• **WHAT TO DO**: Without the pictures, copy all the entries below exactly.
# # # #
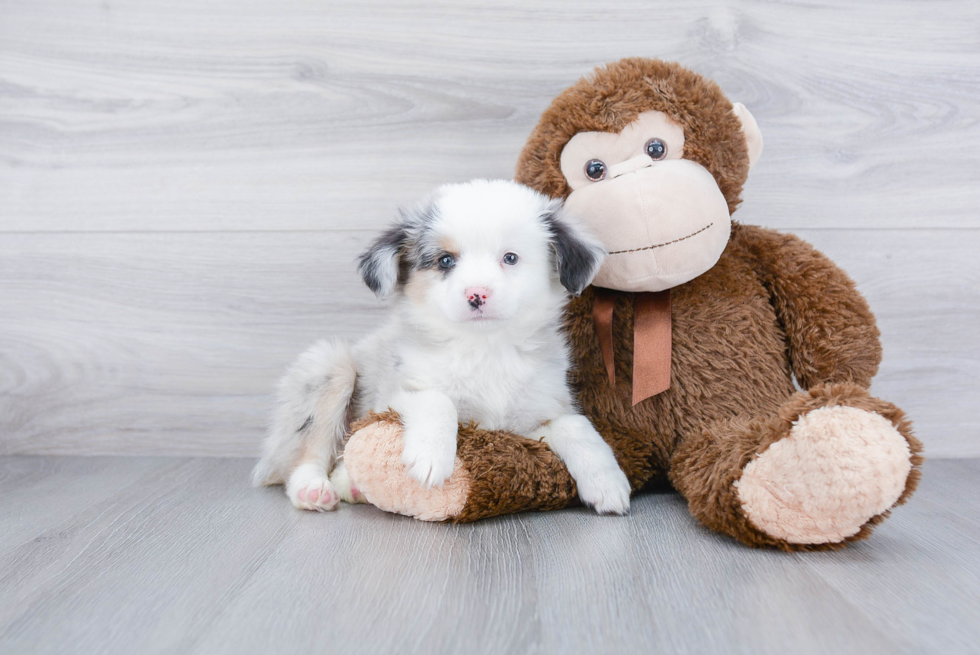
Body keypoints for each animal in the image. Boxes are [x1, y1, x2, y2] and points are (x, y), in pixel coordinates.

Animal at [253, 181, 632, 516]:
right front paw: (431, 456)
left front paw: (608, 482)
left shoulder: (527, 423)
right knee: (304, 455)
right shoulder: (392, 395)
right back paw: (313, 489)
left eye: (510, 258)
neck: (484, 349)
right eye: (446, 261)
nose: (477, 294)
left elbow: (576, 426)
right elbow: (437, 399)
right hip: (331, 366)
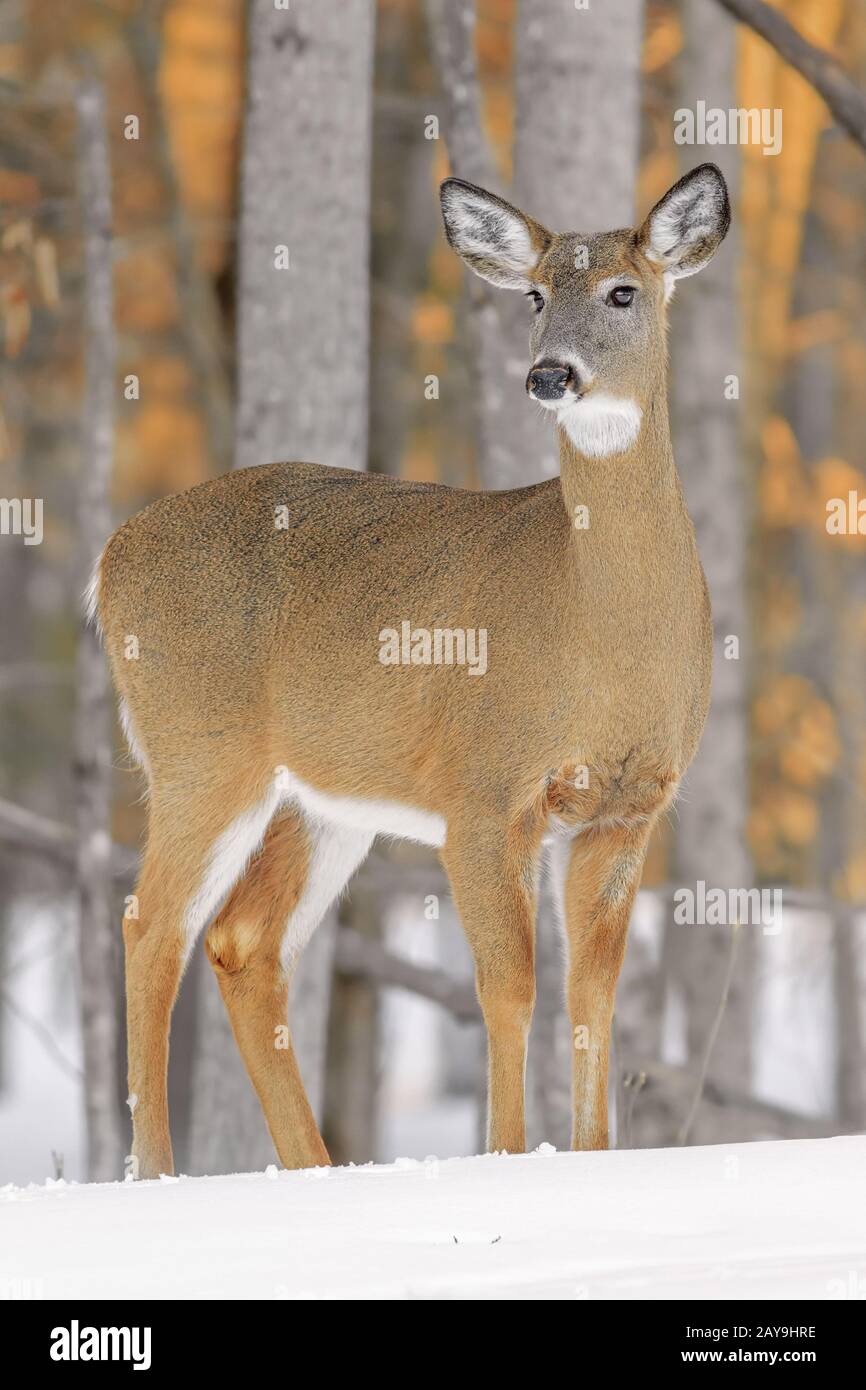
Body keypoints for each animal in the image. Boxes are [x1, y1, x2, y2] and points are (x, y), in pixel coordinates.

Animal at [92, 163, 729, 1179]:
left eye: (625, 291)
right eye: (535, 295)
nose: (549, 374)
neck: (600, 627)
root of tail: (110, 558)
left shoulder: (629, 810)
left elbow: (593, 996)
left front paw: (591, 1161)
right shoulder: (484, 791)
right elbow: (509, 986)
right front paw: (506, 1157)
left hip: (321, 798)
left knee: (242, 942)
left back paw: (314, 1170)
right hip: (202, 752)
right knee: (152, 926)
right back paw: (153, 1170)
# # # #
• **SOLUTION FOR THIS EXERCISE**:
Body keypoints for each animal in the image. Boxes are [x1, y1, x2, y2] and points are (x, y), in pixel coordinates.

Animal at [253, 181, 632, 516]:
right front paw: (431, 456)
left front paw: (608, 482)
left shoulder: (527, 423)
right knee: (304, 455)
right shoulder: (392, 395)
right back paw: (313, 489)
left eye: (510, 258)
neck: (484, 349)
right eye: (446, 261)
nose: (477, 294)
left elbow: (576, 426)
right elbow: (437, 399)
right hip: (331, 366)
Body keypoints for each animal in the image. Boxes are [x1, y1, x2, y2] and points are (x, y), in pixel coordinates.

Animal at [92, 163, 729, 1179]:
left eye: (625, 291)
right eye: (535, 295)
nose: (549, 374)
neck: (600, 627)
root of tail: (110, 558)
left shoulder: (629, 810)
left elbow: (593, 996)
left front paw: (591, 1161)
right shoulder: (484, 791)
right elbow: (509, 986)
right front paw: (506, 1157)
left hip: (321, 798)
left knee: (242, 942)
left back paw: (314, 1170)
right hip: (202, 752)
right knee: (152, 926)
right back paw: (153, 1170)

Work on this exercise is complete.